In truth, there were times when I did not know whether anyone would survive. Hitler and his henchmen killed right and left, young and old, and children. Nonetheless, I promised these men that I would not betray their lives, that I would recount the kiddush Hashem (sanctification of God's name) that these deaths represented. I begged God for the opportunity to tell the world what the German people did to us.
Among the seventeen men with gangrene who were killed were Freyke Gurtman from Chorostkow and Dr. Bloch. I had become fond of the doctor, and I watched with great pain as he was taken outside to be shot. The Germans boasted that it was more efficient to kill a Jew with gangrene than amputate the infected limb. As Dr. Bloch was being led to his death, he decided to tell the Germans his story, and in an elegant German he said:
"I am a professor of philosophy from Vienna. I was an officer in Kaiser Franz Josef's army during the First World War. I was a loyal supporter of the Hapsburgs. I helped many people in Vienna, Christian and Jew, rich and poor."

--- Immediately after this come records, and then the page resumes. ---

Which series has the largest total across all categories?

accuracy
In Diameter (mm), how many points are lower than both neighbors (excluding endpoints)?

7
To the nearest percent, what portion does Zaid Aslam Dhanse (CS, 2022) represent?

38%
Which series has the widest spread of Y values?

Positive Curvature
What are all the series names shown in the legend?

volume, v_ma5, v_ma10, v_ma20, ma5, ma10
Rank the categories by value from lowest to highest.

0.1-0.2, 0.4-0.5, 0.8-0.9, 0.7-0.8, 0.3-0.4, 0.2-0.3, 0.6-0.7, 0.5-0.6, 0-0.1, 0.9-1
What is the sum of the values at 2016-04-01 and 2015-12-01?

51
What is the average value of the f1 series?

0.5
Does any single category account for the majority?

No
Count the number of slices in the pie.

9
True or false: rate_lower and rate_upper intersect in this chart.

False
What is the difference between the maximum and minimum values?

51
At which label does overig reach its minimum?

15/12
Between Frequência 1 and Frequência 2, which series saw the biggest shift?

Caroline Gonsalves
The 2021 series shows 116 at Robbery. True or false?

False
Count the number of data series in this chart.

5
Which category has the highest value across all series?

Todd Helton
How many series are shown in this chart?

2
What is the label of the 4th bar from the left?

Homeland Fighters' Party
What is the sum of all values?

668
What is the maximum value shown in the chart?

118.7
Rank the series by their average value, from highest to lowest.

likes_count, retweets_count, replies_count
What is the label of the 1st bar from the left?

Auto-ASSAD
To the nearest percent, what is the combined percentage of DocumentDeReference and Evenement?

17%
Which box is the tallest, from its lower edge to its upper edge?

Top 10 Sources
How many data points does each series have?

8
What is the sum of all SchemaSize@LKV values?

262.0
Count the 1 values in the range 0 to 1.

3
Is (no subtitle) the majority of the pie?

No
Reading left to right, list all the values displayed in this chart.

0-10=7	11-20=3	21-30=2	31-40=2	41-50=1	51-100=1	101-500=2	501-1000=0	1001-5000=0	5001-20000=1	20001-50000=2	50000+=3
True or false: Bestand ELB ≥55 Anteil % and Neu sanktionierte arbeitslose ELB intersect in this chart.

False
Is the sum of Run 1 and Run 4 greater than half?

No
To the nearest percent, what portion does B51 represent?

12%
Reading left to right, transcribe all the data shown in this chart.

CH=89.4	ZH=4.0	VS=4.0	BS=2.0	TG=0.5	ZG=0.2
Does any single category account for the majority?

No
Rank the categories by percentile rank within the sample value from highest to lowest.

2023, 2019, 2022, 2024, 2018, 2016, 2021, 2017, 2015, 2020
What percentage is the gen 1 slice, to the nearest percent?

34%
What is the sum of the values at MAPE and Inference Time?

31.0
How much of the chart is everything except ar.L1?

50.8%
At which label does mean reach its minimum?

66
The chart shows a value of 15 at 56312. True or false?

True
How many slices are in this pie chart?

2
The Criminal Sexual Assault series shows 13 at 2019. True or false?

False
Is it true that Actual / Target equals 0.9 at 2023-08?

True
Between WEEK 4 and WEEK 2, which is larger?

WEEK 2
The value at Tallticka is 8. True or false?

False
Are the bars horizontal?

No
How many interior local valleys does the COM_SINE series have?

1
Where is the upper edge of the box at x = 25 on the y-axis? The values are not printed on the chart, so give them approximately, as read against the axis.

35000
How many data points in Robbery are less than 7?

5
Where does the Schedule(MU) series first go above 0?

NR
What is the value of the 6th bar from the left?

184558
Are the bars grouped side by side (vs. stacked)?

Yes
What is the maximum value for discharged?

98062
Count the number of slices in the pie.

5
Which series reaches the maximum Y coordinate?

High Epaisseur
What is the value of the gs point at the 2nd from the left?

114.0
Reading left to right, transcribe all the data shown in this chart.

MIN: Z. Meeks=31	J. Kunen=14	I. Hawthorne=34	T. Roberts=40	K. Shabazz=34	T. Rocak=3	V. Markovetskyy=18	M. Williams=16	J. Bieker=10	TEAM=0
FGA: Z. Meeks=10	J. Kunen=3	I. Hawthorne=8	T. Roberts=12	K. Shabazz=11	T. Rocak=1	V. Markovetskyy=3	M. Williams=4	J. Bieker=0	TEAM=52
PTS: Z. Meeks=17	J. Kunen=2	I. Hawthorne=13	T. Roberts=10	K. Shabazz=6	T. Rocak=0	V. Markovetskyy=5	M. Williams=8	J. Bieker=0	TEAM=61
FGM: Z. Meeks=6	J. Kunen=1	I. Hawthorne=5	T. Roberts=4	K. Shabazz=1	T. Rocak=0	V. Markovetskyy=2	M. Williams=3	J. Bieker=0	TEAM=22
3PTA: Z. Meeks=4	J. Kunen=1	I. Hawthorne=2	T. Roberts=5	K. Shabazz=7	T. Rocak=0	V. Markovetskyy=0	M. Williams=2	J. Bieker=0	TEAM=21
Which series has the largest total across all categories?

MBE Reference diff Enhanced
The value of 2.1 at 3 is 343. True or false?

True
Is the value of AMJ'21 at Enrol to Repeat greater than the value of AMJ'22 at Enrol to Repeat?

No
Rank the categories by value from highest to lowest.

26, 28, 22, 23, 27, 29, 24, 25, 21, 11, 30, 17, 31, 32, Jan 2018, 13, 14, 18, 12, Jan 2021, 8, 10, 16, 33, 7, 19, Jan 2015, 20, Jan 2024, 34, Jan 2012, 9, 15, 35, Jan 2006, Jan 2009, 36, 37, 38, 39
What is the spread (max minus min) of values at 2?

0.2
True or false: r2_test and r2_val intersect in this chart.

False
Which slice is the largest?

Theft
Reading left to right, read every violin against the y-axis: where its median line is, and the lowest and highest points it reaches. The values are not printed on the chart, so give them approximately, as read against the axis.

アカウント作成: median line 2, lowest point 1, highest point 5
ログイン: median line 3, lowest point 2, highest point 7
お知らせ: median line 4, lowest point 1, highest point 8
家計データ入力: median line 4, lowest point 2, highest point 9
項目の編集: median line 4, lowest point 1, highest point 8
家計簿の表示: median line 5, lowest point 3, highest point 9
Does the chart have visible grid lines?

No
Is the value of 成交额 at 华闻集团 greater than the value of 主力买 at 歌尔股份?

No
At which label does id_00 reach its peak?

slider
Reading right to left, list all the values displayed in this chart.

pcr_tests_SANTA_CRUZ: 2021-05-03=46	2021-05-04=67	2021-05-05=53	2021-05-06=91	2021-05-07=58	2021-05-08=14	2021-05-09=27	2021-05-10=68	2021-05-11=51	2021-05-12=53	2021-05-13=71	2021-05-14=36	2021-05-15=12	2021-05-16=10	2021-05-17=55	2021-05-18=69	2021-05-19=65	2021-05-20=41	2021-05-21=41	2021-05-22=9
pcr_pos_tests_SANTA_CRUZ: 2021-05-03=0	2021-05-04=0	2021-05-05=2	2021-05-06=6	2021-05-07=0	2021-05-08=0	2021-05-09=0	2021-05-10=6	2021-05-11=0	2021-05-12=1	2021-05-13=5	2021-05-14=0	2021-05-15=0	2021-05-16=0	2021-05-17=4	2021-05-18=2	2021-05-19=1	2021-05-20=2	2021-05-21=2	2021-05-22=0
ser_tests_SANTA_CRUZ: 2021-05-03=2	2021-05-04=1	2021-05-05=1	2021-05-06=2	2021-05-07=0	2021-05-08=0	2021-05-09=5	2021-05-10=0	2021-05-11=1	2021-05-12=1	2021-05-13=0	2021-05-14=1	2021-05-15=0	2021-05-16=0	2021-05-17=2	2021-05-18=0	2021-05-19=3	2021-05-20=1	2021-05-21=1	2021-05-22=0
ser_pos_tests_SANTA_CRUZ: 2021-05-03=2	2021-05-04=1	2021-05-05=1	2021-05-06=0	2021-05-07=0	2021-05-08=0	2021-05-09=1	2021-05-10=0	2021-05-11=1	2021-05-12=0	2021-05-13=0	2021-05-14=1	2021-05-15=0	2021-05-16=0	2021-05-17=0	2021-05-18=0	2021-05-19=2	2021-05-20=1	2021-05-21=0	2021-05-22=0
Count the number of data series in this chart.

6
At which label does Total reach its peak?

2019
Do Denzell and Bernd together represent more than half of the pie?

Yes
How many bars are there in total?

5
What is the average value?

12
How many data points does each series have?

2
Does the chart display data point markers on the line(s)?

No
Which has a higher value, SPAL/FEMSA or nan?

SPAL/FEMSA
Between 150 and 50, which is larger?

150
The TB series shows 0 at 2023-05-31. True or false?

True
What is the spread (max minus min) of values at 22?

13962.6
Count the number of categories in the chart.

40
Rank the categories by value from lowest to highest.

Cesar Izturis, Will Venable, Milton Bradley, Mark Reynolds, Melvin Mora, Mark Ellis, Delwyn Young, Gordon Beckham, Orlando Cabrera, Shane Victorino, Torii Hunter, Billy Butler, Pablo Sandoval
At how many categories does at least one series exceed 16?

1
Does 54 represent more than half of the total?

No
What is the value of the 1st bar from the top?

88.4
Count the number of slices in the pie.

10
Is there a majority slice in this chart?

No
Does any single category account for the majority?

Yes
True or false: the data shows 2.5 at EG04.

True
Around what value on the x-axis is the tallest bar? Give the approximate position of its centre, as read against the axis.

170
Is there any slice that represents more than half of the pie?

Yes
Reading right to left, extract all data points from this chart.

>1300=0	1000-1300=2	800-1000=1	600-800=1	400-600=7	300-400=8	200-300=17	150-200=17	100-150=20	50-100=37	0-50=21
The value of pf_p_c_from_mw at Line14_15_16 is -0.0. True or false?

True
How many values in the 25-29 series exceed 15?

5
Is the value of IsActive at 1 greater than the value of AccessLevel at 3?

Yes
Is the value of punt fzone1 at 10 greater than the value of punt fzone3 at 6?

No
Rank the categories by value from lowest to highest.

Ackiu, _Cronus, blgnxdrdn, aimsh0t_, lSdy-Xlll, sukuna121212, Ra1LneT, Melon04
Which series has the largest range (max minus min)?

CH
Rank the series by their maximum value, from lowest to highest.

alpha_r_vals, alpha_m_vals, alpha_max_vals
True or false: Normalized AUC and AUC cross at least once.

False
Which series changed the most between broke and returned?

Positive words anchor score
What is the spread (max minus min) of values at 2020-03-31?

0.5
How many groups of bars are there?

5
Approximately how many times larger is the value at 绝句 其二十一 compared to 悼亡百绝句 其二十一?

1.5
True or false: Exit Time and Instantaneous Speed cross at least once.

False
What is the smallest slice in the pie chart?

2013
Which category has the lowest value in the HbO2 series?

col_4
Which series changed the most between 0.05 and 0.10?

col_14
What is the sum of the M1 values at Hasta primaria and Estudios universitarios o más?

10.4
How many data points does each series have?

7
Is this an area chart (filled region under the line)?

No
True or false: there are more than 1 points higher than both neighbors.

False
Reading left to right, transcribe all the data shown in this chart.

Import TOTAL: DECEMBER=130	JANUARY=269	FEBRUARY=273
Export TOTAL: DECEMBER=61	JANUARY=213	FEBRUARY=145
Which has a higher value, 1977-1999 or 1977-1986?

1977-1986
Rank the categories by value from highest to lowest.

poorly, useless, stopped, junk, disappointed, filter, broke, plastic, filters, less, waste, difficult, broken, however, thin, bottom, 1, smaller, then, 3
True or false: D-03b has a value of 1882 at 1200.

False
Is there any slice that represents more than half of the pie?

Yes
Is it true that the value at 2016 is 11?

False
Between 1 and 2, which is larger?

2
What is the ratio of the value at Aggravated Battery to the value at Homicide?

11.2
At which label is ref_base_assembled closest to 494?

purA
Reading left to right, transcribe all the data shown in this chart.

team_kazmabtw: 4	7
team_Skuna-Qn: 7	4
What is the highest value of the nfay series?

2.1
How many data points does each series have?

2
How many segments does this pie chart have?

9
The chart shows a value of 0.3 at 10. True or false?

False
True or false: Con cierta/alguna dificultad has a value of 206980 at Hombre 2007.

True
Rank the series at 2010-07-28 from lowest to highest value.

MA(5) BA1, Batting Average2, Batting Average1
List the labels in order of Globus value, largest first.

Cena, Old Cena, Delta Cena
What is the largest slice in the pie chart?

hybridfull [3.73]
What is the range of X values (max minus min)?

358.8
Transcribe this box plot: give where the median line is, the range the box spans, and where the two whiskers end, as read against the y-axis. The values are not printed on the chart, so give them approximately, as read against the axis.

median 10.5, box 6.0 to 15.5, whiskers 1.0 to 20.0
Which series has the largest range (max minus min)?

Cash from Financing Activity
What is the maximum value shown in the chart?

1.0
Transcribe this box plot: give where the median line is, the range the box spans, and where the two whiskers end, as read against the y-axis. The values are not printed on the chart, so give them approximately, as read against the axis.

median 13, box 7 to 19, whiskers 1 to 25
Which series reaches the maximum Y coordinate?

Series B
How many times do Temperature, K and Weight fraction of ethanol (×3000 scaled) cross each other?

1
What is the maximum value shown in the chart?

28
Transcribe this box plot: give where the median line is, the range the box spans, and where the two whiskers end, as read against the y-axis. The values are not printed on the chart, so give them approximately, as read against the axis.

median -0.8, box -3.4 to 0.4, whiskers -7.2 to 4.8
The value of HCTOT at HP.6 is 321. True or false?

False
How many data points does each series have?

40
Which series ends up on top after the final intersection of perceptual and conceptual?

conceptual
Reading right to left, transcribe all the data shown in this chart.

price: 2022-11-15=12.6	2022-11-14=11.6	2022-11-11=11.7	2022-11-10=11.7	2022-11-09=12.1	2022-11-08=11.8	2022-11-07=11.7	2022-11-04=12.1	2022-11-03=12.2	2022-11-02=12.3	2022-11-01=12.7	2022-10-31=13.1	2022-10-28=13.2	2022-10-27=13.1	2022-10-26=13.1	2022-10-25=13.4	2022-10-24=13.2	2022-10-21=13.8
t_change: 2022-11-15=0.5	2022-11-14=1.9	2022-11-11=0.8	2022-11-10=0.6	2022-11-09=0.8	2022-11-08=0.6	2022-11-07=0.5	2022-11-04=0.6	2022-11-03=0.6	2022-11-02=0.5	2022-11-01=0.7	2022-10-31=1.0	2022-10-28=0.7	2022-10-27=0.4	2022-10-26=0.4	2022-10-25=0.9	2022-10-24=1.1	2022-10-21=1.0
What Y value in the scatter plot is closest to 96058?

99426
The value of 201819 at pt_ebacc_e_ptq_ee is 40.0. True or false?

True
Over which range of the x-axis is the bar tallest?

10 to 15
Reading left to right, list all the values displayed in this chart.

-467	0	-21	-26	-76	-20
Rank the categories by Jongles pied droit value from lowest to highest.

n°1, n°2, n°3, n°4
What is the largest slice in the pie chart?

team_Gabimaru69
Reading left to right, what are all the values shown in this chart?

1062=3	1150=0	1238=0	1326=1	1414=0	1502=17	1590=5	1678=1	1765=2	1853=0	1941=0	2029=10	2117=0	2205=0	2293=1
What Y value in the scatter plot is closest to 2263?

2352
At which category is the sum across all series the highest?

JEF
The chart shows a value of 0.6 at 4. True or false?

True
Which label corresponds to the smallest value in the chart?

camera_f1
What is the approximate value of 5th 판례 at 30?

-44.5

Then he paused, even though they were about to kill him, and he had nothing to lose.
"You really think you are going to win the war? You think by shooting me, one little Jew, it will help you win this war? Well, I will tell you, with this act you will not win the war. In fact, not only are you going to lose this war, you are already losing it."
We all stopped working momentarily, and those of us who understood German listened to his brave words. We knew his speech would anger the SS, that the truth would make them nervous. I am convinced that many Germans volunteered for the SS because they considered themselves good, loyal Germans and thoroughly believed Hitler's doctrines. But others saw the SS as a way to avoid serving on the Eastern front and thereby increasing their chances of surviving the war. The last thing they wanted was to be reminded of the collapse of the German war effort. Nonetheless, Dr. Bloch persisted, speaking aloud what we had already heard from the Hungarian officer and in hurried gossip and whispered rumors.
"You have been repelled at Stalingrad. Hitler knows, as well as anyone, that the war is over, that he has lost. Like Napoleon, you lost because you took on too much. Russian in the Russian heartland – you cannot beat them there. They wounded your depleted forces, and now it is only a matter of time. The Russians are advancing, and it will not be long before Germany is forced to surrender, with Russia bearing down on the Eastern front and the Americans and British on the west. You can shoot as many of us as you want, but it will not help you win the war. It is over."
Then the soldiers dragged him forward and put a gun to his head. I looked away as one of them pulled the trigger.
Some time after the event, we in the camp learned that during Sukkot of 1942 the SS had again raided Chorostkow. They had planned an Aktion and immediately killed a hundred Jews on the streets. Then they took over a thousand Jews, which represented fifty percent of the entire Jewish population of the town, and placed them in cattle cars as they had done with my group and me.
The intention of the SS was to make Chorostkow Judenrein (Jew-free). Whoever was not transported managed to survive by hiding in underground bunkers or attics, which everyone had built by then in anticipation of another, more thorough aktion. The survivors, my mother and brother Arie among them, were later ordered to leave Chorostkow for other ghettos. Almost all of them went to the ghetto in Trembowla.